▸ **PROBLEMS TO SOLVE**
a: Reproduce the part of the Timecode passage that opens with the words containing "Faced with a" and closes with "the remaining quadrants.".
b: According to the Timecode passage, when did Tschumi's event-space architectural theory come to prominence?
c: Name every character from the film Timecode whom the Timecode passage mentions by name.

▸ **SELECTED TEXT**
========================================================================

Faced with a multiplicity of narrative pieces, spatial fragments and temporal simultaneities when watching Timecode, the cinematic viewer develops what Ashley Word has called “distributed attention”.26 With this distributed attention, viewers are theoretically free to concentrate on whatever fragment of the multi-sensorial image and sound-scape they choose: the conversation between Rosa and Laura in the bottom left hand corner; the musings of Emma in her distracted walk along the street in the upper right; the cocaine-fuelled greetings of Randy or the sexual fantasies of Alex in the remaining quadrants.
The viewer who tries to follow the related events is obliged to jump from one space and event to another in a continually altering and alternating “act of reading”. The narrative reading initiated by Figgis thus becomes potentially random, multiple and never ending as one image is compared against another. It is a cinematic structure that potentially sets up what may be referred to in Derrida’s deconstructive terms as a continual deferment of meaning.27 In standard post-structuralist terms, the narrative “act of reading” becomes open ended and we are presented with Roland Barthes’ notion of “the death of the author” and in Umberto Eco’s “role of the reader”; arguments according to which the author has ceded control of interpretation to the viewer.28
In the final analysis of Timecode’s structure, however, this characteristic is not taken to the inevitably chaotic end it suggests. Figgis subtly “cues” viewers into following a preferred, if not totally controlled, narrative sequence; he fades and synchronises dialogue and sound effects throughout the film. Aural activity in one quadrant is manipulated to subtly impose itself at key moments, whether that is through an explicit increase in volume or through directing particular actors to avoid conversation at specific moments. Similarly, the image-scapes are controlled by emphasising or reducing the action taking place in the various quadrants; a directorial effect sometimes reinforced by a blurring of focus. Despite this reinsertion of author control, the visual effect remains fragmentary and overloaded and the narrative reading remains open to subversion. The reader remains free to roam across the screen constructing his or her own narrative readings.
Form and narrative in the work of Tschumi
In introducing the potentially open-ended narrative reading of Timecode, we find yet another analogy evident with the work of Bernard Tschumi and his approach to architecture as “event-space”. Tschumi’s event-space architectural theory was developed in the 1970s but came to prominence in the early 1980s with the publication of The Manhattan Transcripts. The Manhattan Transcripts is described as a book “of” architecture rather than a book “about” architecture; as an architectural inquest in and of itself.29 The projects it documents are not design proposals for buildings, but rather attempts to describe the experience of architecture from the perspective of events.

========================================================================

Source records
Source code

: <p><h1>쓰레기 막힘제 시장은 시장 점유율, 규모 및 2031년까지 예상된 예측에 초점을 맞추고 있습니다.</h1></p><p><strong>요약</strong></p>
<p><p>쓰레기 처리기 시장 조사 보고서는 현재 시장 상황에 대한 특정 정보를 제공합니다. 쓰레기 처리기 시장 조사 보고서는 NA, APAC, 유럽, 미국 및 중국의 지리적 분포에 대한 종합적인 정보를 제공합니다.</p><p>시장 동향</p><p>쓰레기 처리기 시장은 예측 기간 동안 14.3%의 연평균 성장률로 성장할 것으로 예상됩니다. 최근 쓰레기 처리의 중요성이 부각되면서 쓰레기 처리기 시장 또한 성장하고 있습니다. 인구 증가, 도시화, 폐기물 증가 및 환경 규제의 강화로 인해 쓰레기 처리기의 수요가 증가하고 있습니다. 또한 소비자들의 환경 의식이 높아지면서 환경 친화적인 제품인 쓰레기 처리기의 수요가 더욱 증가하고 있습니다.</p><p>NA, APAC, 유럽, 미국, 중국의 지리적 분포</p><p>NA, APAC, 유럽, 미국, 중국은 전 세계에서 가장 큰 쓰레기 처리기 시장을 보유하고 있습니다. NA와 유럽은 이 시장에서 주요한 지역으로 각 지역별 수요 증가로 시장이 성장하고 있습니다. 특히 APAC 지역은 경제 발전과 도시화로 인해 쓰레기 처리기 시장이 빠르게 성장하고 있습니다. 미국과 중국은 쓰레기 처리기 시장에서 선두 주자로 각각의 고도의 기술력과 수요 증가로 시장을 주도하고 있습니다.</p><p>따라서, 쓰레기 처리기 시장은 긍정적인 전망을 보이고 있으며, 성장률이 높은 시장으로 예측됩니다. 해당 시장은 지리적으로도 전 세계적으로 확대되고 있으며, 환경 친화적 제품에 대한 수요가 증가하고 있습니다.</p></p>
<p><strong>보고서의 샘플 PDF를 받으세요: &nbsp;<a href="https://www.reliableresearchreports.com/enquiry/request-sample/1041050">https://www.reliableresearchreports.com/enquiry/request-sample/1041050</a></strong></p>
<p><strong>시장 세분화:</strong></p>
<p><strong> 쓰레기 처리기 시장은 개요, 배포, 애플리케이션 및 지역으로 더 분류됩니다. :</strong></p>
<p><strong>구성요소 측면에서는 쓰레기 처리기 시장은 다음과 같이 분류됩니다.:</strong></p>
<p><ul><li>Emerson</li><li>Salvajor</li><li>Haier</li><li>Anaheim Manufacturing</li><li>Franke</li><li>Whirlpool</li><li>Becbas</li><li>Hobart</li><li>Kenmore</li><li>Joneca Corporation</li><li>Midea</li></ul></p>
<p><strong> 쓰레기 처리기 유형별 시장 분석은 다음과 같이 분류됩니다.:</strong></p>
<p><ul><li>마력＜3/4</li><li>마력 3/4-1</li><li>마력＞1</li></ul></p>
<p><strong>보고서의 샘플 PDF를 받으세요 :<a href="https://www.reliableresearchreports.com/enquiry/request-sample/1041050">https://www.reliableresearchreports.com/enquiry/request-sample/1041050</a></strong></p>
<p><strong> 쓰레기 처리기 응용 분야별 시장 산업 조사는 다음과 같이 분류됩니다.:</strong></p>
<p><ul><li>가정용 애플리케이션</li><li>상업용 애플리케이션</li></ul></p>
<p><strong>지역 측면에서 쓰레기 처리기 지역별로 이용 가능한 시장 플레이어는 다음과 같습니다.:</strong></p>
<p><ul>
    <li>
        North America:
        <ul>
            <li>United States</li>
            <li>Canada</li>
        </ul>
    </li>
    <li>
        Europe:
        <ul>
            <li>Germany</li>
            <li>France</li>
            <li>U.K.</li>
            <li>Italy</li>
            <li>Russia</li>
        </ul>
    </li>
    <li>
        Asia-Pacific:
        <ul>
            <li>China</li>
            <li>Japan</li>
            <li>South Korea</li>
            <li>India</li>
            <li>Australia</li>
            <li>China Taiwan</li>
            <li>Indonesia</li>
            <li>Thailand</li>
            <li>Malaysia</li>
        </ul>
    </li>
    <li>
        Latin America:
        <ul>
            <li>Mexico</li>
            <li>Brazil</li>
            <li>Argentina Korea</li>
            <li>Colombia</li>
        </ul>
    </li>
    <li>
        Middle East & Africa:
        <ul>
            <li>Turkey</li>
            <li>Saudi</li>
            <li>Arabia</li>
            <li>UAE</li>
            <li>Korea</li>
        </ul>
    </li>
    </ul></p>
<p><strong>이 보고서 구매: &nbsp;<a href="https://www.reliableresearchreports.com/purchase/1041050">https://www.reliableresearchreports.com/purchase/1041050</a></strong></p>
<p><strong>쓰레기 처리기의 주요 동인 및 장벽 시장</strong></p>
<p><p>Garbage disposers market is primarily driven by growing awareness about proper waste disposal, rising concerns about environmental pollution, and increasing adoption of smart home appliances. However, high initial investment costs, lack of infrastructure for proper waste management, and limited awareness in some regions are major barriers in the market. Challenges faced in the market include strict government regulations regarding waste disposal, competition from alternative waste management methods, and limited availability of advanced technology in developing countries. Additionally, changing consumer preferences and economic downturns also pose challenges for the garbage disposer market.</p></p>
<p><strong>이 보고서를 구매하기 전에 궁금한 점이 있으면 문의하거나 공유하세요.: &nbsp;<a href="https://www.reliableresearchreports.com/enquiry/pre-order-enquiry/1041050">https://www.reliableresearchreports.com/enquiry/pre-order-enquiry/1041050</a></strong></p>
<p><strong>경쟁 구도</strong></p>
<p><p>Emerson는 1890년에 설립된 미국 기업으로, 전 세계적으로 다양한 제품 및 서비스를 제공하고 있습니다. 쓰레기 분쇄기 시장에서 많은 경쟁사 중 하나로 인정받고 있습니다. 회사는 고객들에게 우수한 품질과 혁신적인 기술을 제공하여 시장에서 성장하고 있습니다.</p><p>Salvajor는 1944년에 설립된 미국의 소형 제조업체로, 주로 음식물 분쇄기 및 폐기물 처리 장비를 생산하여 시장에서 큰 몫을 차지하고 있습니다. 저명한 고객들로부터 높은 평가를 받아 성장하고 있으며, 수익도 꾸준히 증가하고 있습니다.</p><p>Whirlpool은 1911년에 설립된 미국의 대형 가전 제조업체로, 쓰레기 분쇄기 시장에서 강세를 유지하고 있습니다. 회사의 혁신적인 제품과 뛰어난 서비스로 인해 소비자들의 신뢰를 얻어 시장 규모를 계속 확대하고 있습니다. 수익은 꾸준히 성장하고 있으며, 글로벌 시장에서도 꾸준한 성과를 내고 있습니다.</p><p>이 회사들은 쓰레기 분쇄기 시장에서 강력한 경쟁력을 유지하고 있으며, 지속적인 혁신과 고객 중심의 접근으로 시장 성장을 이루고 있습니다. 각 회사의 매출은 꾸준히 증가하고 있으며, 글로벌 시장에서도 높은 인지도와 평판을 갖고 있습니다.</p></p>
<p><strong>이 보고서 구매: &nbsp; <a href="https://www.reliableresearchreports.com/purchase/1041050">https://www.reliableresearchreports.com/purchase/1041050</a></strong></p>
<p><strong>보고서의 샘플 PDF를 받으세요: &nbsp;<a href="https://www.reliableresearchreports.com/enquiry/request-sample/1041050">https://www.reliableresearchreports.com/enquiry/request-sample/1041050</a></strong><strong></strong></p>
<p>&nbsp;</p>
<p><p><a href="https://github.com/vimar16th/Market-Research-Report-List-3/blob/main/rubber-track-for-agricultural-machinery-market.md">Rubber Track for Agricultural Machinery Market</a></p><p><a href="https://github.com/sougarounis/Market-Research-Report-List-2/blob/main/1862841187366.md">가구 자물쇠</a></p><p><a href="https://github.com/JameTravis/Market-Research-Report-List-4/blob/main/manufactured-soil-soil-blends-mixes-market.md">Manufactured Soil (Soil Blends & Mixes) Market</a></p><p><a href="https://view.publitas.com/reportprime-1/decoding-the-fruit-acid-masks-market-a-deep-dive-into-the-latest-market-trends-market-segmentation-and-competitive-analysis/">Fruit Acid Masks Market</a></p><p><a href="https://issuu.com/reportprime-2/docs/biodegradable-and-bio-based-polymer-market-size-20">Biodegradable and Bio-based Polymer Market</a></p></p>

========================================================================

▸ **SOLUTIONS TO EACH TASK**
a:
Faced with a multiplicity of narrative pieces, spatial fragments and temporal simultaneities when watching Timecode, the cinematic viewer develops what Ashley Word has called “distributed attention”.26 With this distributed attention, viewers are theoretically free to concentrate on whatever fragment of the multi-sensorial image and sound-scape they choose: the conversation between Rosa and Laura in the bottom left hand corner; the musings of Emma in her distracted walk along the street in the upper right; the cocaine-fuelled greetings of Randy or the sexual fantasies of Alex in the remaining quadrants.

b: It came to prominence in the early 1980s with the publication of The Manhattan Transcripts.

c: Rosa, Laura, Emma, Randy, Alex